Jules Émile Jeanneney (6 July 1864 - 27 April 1957) was a French lawyer and politician.

== Biography ==
Jules Jeanneney was born on 6 July 1864, in Besançon. His mother died soon after his birth, leaving his father, an auctioneer, to raise the child. Jeanneney said that he felt that his mother's death affected him greatly in later life. He studied law at the Sorbonne and practised as a lawyer.

At the urging of René Waldeck-Rousseau Jeanneney entered politics in 1897 when he was elected mayor of Rioz. In 1902 he stood in the elections to the Chamber of Deputies and was elected to represent Haute-Saône. In 1909 he was elected to the Senate where he supported the Democratic Republican Alliance. He would remain a Senator until 1944.
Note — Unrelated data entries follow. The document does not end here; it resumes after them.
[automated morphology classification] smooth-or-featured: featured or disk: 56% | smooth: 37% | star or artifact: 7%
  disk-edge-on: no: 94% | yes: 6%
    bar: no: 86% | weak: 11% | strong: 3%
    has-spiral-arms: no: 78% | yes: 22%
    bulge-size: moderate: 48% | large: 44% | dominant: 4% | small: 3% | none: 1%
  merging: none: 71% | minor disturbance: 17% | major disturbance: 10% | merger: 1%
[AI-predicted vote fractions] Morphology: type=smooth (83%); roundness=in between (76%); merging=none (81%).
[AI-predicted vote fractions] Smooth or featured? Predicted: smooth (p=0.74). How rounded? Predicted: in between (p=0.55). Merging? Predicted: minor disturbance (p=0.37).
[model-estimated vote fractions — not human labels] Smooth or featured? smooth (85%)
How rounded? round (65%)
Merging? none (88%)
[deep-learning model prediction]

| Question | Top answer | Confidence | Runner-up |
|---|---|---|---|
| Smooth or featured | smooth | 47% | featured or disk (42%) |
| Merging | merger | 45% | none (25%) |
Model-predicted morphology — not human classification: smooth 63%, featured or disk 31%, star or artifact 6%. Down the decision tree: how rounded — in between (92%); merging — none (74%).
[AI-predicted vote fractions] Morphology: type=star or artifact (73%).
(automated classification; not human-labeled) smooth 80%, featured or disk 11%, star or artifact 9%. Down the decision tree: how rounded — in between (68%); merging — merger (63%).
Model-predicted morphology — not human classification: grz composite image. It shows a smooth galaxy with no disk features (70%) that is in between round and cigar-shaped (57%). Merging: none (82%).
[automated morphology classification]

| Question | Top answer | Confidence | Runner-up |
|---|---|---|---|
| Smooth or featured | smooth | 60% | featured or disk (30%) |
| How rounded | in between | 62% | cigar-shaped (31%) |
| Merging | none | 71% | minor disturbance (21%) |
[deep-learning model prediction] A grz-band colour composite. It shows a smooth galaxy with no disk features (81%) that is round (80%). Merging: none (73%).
Jeanneney was elected vice-president in 1924, then he headed the important Finance committee until 1932 when he was elected President of the Senate to replace Albert Lebrun. As President of the Senate, Jeanneney led the debate on 10 July 1940 which resulted in the granting of extraordinary powers to Marshal Philippe Pétain and the creation of the Vichy Regime. Jeanneney accepted these results rather than seeking them and along with Édouard Daladier protested at the use Pétain made of his powers.

Jeanneney served as Minister of State with responsibility for reforming the administration in Charles de Gaulle's Provisional Government from 1944 to 1945. He died in Paris, on 27 April 1957, aged 92. after he died, a school was created at his name in rioz franche compté

Jeanneney's son Jean-Marcel Jeanneney and his grandson Jean-Noël Jeanneney were active in French politics.

==Bibliography==
- Le Crédit agricole mobilier. Guillaumin, 1889.
- Associations et syndicats de fonctionnaires, étude législative. Hachette, 1908.
- (edited by Jean-Noël Jeanneney) Journal politique: septembre 1939-juillet 1942. Armand Colin, 1972.
- Jolly, Jean (1960). "Dictionnaire des Parlementaires français 1889-1940"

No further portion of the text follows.